Raab hits out at Belarus’ Lukashenko following expulsion of two UK diplomats
Mr Raab criticised Alexander Lukashenko, leader of the eastern European country, for not allowing British officials to “legitimately observe protests”. Mass demonstrations have dogged the nation since Mr Lukashenko declared himself the winner of a presidential election back in August, which has since been widely disputed.
“The expulsion of 2 UK diplomats from Belarus for legitimately observing protests is wholly unjustified.
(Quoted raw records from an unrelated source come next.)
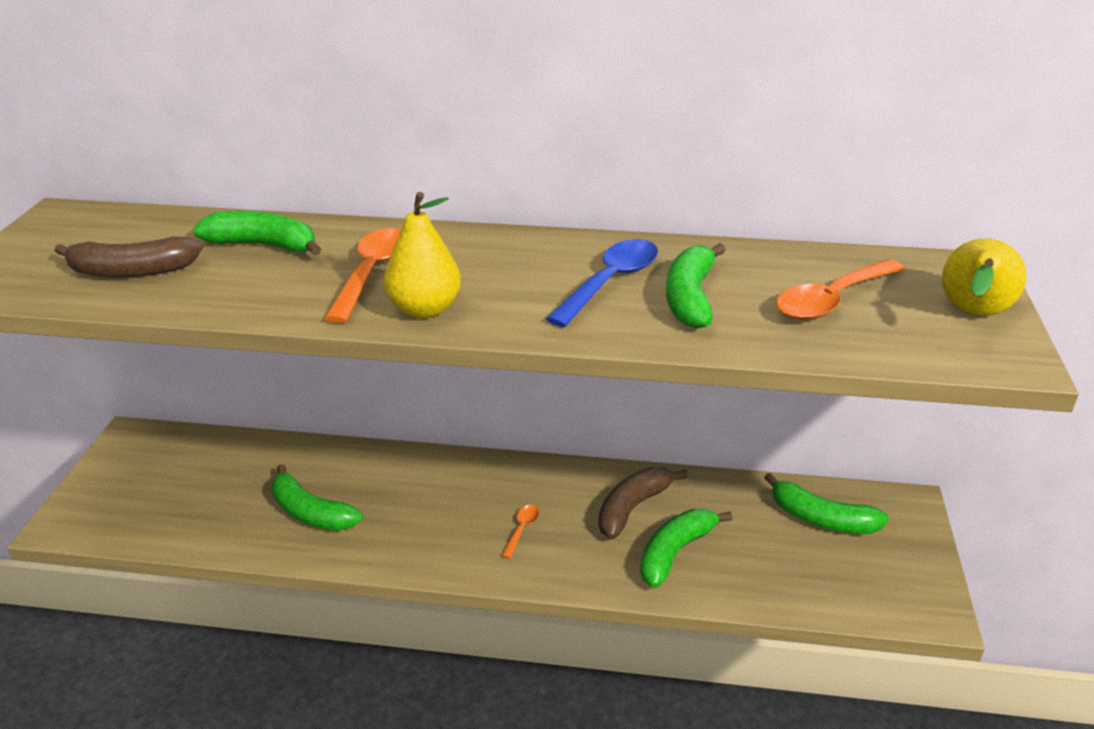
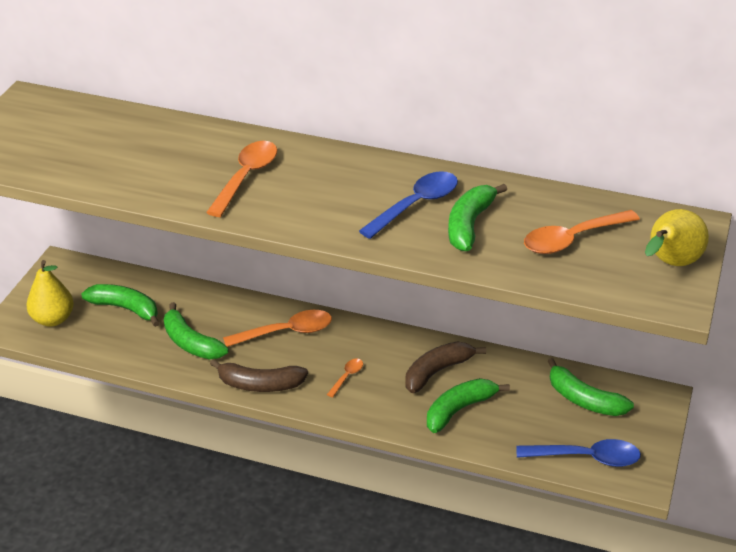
camera: 10 degrees right, 5 degrees up
(132, 271) = (78, 156): brown banana -> brown banana (260, 385)
(263, 245) = (173, 143): green banana -> green banana (125, 308)
(425, 309) = (277, 212): yellow pear -> yellow pear (53, 319)
(432, 483) = (286, 332): none -> orange spoon
(855, 593) = (586, 458): none -> blue spoon

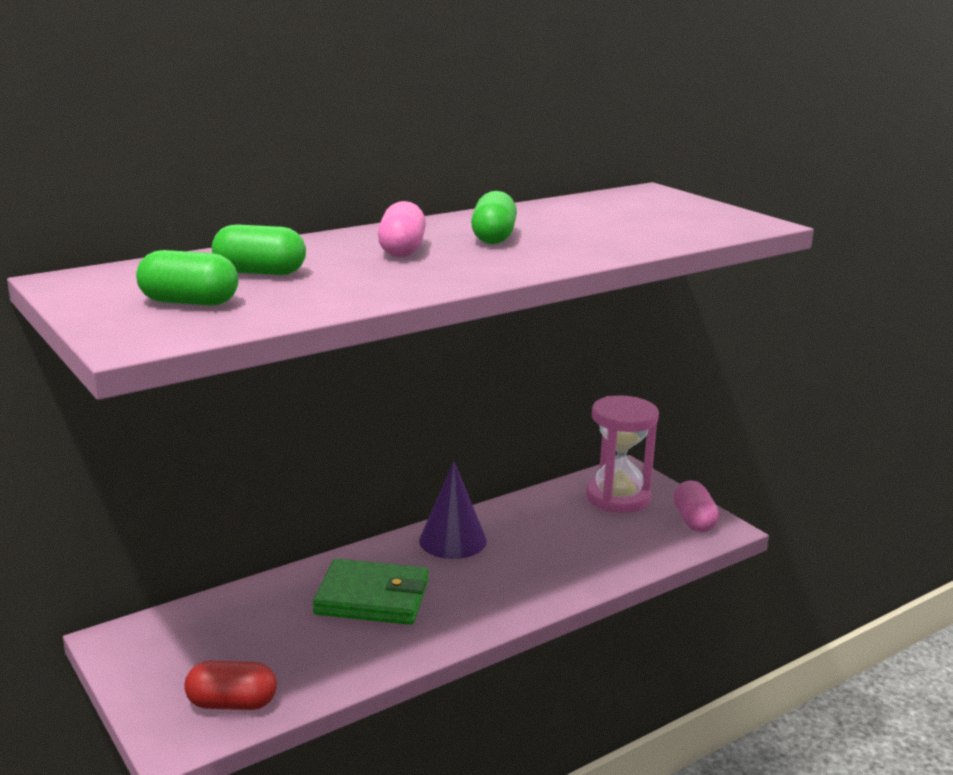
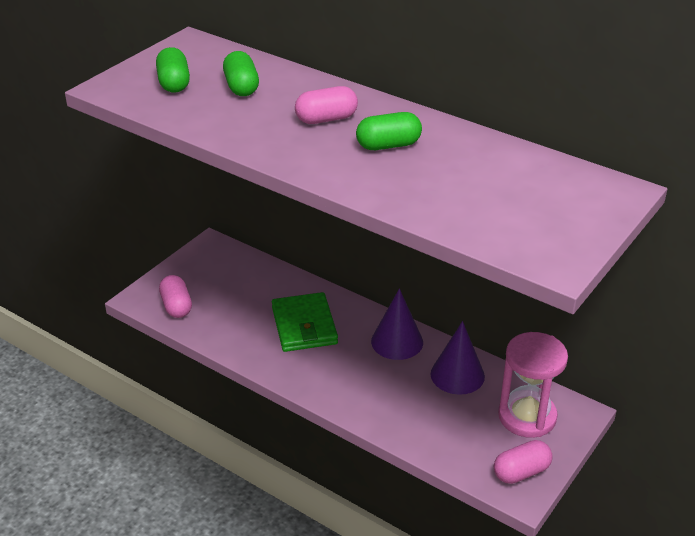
camera: 70 degrees right, 15 degrees up
(232, 703) = (176, 306): red capsule -> pink capsule
(533, 518) = (457, 375): none -> purple cone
Lukashenko can’t hide the oppression of his own people,” Mr Raab tweeted.
“The only way forward is free & fair elections & accountability for those responsible for violence against demonstrators,” he added.
Mr Raab later released an official statement, which was posted on the gov.uk website, which said: “As independent reports show, this is part of a concerted campaign of harassment aimed at activists, media and now diplomats.
“Instead of trying to bully those shining a light on his repression, Mr Lukashenko must agree to free and fair elections and enable those responsible for violence against demonstrators to be held to account.”
The foreign secretary is referring to an independent report, carried out by the Organisation for Security and Co-operation in Europe (OSCE), which was published last week. It found that the election Mr Lukashenko claims to have won was “falsified”; it also exposed the extent of human rights violations committed by Mr Lukashenko, according to the Foreign Office.
After its publication, Mr Raab made a statement in which he called for a second “free and fair” election to end Mr Lukashenko’s “fraud” and reverse “the despicable actions taken by Lukashenko’s regime to suppress the Belarusian people”.
Mr Lukashenko’s removal of the two unnamed British diplomats is thought to be a response to the claims made by Mr Raab. Belarus declared the two officials persona non grata yesterday, pointing to alleged “destructive activity”, according to Russian news agency RIA.
Defence secretary Ben Wallace also criticised the move: “The expulsion of the UK defence attaché based on fabricated and misleading accusations is a flagrant attempt to divert attention from the growing oppression to free speech and freedoms inside Belarus by the Lukashenko regime.”
Belarus has been plagued by protests, calling for the end of Mr Lukashenko’s leadership, for months. On Sunday, thousands attempted to conduct another in the centre of the country’s capital, Minsk, but were met by police cordons and armoured vehicles.
More than 500 people were subsequently arrested, human rights activists who were present told local media.